All digital data are stored in the WSDA shared drives, and other locations listed below.

WSDA shared drives:

Esri products and services:

Database for lab results and management data:

GitHub organizations for code-based projects:

Microsoft Teams for data sharing between WSDA and WSU:

Box.com for external file sharing:

Individual devices (laptop, tablet, phone):

5.1 Backup

Data must be stored in multiple locations. At minimum, data on an individual computer must also be saved on the WSDA shared drive. Backing up data using version control (GitHub) or a cloud service (Microsoft OneDrive or Box.com) is strongly recommended.

5.2 Read-only raw data

Always set raw data files, such as lab results or ArcGIS Online exports, as Read-Only to avoid accidental corruption or overwriting. For example, in the lab-data folder, all original data files are set to Read-Only and saved in the raw folder.

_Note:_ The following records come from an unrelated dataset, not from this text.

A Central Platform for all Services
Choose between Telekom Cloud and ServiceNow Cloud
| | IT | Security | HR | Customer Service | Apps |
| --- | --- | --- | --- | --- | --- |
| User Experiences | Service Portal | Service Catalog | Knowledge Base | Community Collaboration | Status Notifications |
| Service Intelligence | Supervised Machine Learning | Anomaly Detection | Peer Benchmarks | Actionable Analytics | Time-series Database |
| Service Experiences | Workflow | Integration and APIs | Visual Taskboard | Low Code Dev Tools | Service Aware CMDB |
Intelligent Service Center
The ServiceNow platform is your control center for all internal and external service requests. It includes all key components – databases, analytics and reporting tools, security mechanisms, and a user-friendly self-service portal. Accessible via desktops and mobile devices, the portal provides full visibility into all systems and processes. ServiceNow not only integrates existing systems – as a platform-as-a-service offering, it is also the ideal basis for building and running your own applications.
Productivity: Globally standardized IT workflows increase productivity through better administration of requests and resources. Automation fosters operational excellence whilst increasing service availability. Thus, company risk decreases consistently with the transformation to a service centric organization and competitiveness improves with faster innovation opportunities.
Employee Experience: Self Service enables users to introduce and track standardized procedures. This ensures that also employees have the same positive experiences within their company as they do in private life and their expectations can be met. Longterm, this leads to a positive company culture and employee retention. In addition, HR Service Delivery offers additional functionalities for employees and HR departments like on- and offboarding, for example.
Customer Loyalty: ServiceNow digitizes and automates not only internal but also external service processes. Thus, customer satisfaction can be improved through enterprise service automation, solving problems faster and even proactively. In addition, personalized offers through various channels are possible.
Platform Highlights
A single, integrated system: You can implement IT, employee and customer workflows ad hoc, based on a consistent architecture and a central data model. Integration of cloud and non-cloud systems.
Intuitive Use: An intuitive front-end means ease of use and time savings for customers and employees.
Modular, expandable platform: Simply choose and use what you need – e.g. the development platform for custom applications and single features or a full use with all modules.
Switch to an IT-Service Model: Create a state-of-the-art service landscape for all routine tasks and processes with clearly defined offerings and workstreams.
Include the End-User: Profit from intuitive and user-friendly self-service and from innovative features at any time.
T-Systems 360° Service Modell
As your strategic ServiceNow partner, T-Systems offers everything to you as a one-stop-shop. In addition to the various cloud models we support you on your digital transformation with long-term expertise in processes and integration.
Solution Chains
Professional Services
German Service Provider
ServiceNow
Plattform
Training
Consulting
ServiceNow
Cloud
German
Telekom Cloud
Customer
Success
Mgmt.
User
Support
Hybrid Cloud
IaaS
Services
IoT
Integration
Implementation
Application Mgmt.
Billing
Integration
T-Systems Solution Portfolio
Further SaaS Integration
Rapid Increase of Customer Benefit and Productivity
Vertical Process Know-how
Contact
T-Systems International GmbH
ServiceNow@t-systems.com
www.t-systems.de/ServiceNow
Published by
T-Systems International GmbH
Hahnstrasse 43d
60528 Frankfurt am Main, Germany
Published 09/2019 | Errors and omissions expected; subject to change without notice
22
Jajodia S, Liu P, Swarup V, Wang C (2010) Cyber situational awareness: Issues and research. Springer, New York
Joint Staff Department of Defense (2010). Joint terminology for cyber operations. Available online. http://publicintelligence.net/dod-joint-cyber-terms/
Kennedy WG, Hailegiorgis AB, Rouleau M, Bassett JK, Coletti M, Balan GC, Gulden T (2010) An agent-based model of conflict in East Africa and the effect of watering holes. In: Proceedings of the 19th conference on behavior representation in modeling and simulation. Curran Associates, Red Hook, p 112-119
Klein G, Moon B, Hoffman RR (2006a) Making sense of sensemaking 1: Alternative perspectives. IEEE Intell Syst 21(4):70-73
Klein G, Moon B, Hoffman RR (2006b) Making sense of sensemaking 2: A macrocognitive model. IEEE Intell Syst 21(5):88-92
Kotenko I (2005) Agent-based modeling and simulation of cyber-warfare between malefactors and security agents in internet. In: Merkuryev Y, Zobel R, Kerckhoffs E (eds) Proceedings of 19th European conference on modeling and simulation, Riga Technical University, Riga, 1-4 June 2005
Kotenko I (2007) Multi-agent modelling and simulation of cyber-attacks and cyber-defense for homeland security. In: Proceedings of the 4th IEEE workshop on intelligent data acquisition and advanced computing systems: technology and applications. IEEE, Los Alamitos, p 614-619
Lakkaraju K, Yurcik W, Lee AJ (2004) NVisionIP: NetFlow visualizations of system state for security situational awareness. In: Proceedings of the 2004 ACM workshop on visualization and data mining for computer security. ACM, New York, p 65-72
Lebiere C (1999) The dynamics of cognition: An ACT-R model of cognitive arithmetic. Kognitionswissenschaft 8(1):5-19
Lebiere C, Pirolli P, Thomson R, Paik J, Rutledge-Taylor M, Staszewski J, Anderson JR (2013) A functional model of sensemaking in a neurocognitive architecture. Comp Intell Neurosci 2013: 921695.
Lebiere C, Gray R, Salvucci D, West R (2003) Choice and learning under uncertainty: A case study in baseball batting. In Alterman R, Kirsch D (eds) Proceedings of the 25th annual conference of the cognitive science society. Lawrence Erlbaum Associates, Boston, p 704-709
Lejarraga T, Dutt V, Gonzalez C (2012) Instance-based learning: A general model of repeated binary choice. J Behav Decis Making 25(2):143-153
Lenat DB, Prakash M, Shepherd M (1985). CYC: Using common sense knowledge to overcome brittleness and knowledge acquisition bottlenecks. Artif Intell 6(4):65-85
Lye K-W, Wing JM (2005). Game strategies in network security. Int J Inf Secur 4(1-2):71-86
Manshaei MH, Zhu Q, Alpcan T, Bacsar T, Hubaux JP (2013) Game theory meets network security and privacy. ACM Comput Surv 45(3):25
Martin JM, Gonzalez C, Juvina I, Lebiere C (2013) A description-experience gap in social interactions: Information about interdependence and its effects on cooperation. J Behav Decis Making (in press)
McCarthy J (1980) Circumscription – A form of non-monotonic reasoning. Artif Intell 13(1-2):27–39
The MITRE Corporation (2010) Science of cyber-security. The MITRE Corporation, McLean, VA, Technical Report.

Copy the raw data file to the working folder for processing and analyses. Then save the final dataset in the separate clean folder with a descriptive title. Keeping a readme.txt to document processing steps is good practice, as discussed in Section 6.2.1.

Y:/NRAS/soil-health-initiative/state-of-the-soils/2023_sampling/lab-data
├── 2023_data-template-soiltest.xlsx
├── clean
├── qc
├── raw
└── working

To set a file as Read-Only: right-click the file > Properties > check the Read-only attribute box > OK.

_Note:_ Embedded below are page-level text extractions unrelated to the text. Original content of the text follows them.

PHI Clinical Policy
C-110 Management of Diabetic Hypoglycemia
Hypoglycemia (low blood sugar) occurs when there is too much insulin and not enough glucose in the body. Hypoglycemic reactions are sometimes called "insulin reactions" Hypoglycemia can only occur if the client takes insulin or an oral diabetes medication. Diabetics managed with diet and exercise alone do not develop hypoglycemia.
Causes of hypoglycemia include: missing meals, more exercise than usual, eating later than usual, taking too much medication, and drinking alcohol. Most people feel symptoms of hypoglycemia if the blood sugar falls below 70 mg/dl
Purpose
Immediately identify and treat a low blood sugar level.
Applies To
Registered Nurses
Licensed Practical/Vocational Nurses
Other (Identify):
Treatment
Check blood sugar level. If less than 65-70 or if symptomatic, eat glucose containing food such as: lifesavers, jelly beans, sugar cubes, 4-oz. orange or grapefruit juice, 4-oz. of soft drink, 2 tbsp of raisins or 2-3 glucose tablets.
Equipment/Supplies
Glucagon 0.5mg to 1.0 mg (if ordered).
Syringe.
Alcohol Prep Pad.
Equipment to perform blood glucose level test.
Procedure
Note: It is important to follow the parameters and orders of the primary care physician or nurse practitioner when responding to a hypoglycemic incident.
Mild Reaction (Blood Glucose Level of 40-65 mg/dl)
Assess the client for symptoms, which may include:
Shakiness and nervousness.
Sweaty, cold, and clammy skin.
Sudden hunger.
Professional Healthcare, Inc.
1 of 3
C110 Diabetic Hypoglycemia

Screenshot of the above directions to set files to Read-only on a Windows computer.

5.3 Version control with Git and GitHub

A version control system records changes to files over time. Git is a free and open-source distributed version control system. GitHub is the hosting site we use to interface with Git. Git and GitHub are fundamental to reproducible statistical and data scientific workflows (Bryan 2018).

Version control ensures changes are documented and previous versions are accessible if changes must be recalled. Additionally, version control enables robust collaboration across projects.

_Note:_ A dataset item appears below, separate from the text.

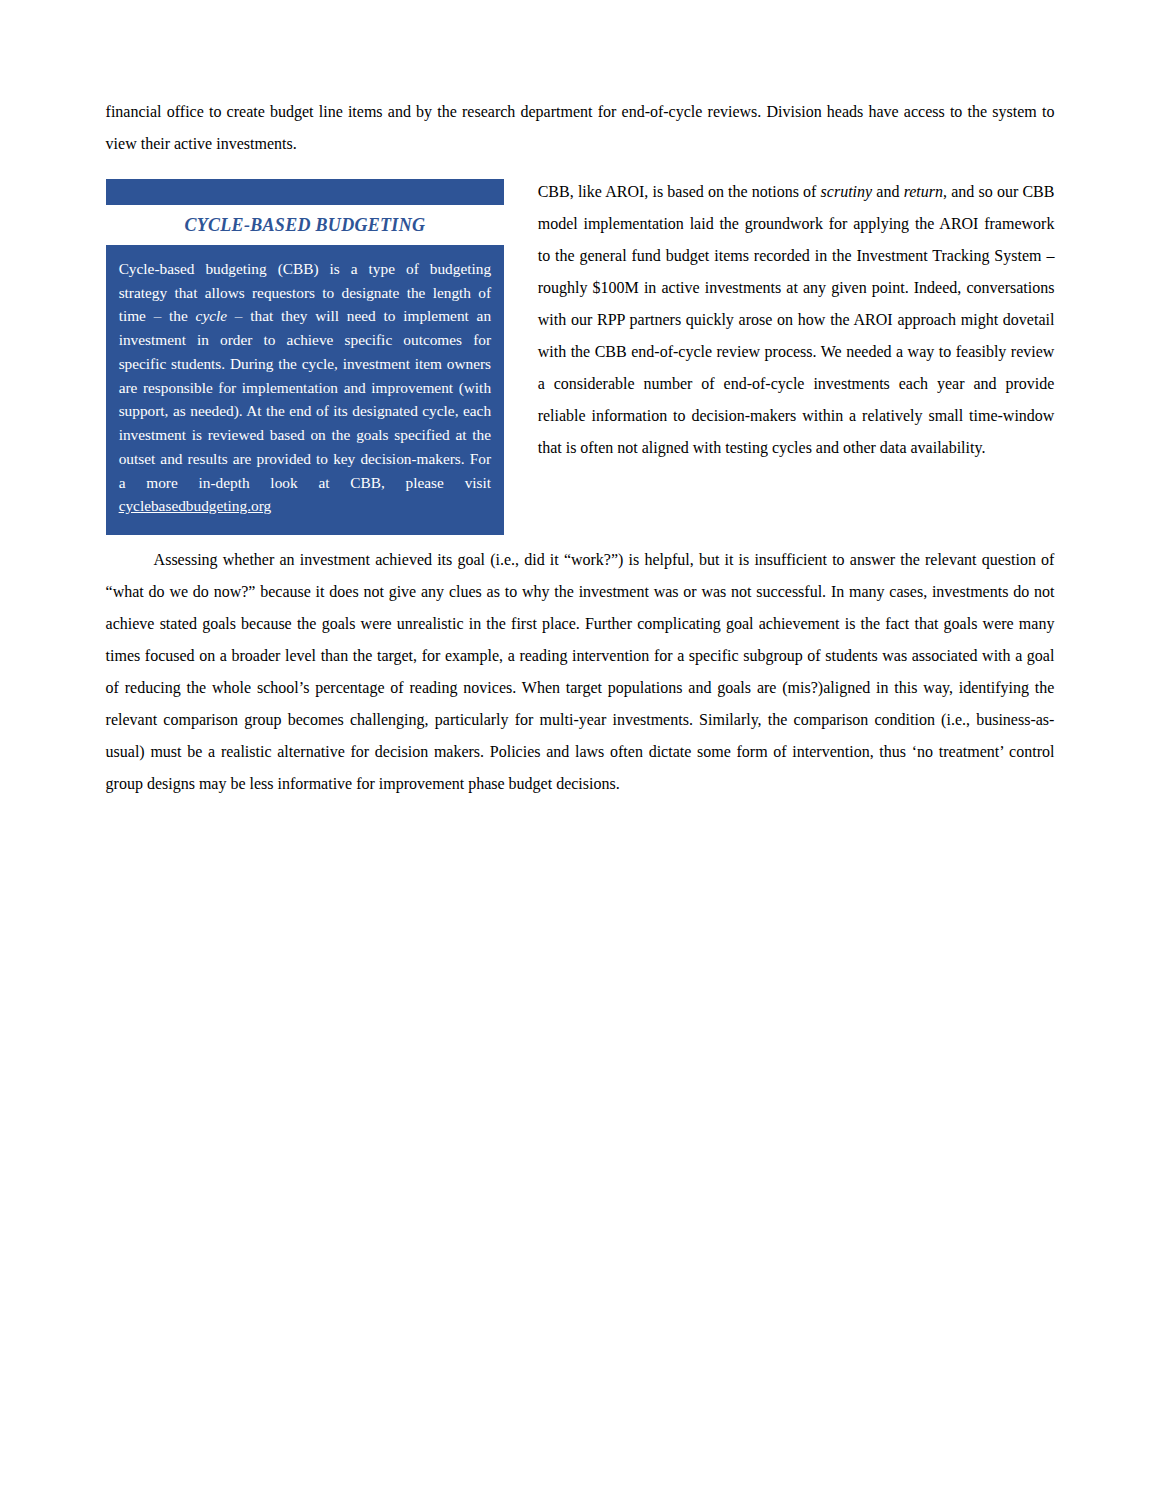financial office to create budget line items and by the research department for end-of-cycle reviews. Division heads have access to the system to view their active investments.
CYCLE-BASED BUDGETING
Cycle-based budgeting (CBB) is a type of budgeting strategy that allows requestors to designate the length of time – the cycle – that they will need to implement an investment in order to achieve specific outcomes for specific students. During the cycle, investment item owners are responsible for implementation and improvement (with support, as needed). At the end of its designated cycle, each investment is reviewed based on the goals specified at the outset and results are provided to key decision-makers. For a more in-depth look at CBB, please visit cyclebasedbudgeting.org
CBB, like AROI, is based on the notions of scrutiny and return, and so our CBB model implementation laid the groundwork for applying the AROI framework to the general fund budget items recorded in the Investment Tracking System – roughly $100M in active investments at any given point. Indeed, conversations with our RPP partners quickly arose on how the AROI approach might dovetail with the CBB end-of-cycle review process. We needed a way to feasibly review a considerable number of end-of-cycle investments each year and provide reliable information to decision-makers within a relatively small time-window that is often not aligned with testing cycles and other data availability.
Assessing whether an investment achieved its goal (i.e., did it “work?”) is helpful, but it is insufficient to answer the relevant question of “what do we do now?” because it does not give any clues as to why the investment was or was not successful. In many cases, investments do not achieve stated goals because the goals were unrealistic in the first place. Further complicating goal achievement is the fact that goals were many times focused on a broader level than the target, for example, a reading intervention for a specific subgroup of students was associated with a goal of reducing the whole school’s percentage of reading novices. When target populations and goals are (mis?)aligned in this way, identifying the relevant comparison group becomes challenging, particularly for multi-year investments. Similarly, the comparison condition (i.e., business-as-usual) must be a realistic alternative for decision makers. Policies and laws often dictate some form of intervention, thus ‘no treatment’ control group designs may be less informative for improvement phase budget decisions.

It’s useful for not only code projects, but also for documents, presentations, and books (like this DMP!). Git and GitHub automatically save the revision history of each file, so there is only a single name for each file (e.g., report.docx) instead of report_v01.docx and report_v02.docx. For a reminder on version naming, see Section 3.2.7).

The screenshot below shows who made commits (i.e., named version histories) and when they were made. From this screen, a user can click on the commit message to view all files that were changed.

Screenshot of GitHub commits for the WaSHI DMP.

After clicking the first commit message, a diff (i.e., a visual of what changed) displays the additions to documentation.qmd highlighted in green and deletions highlighted in red.

Screenshot of GitHub commit message titled 'First complete draft of documentation chapter' which shows the changed file with additions highlighted in green and deletions highlighted in red.

Privacy considerations

Review Chapter 8 to categorize the data included in the repository to protect grower privacy. If the data are not anonymized and aggregated, either 1) the repository must be set to private or 2) data files and any scripts containing Category 3 data as described in Section 8.1.0.2 must be added to the .gitignore file.

Git and GitHub resources

Read Jenny Bryan’s article Excuse Me, Do You Have a Moment to Talk About Version Control (open-access pre-print; full article on WSDA shared drive) for a background on Git and GitHub, why we should use it, and how to get started. For detailed instructions, follow along with her free online book Happy Git and GitHub for the useR.

GitHub: A Beginner’s Guide is a helpful resource created by Birds Canada for less advanced programmers. If you prefer to look through slides, see Byron C. Jaeger’s presentation Happier version control with Git and GitHub (and RStudio).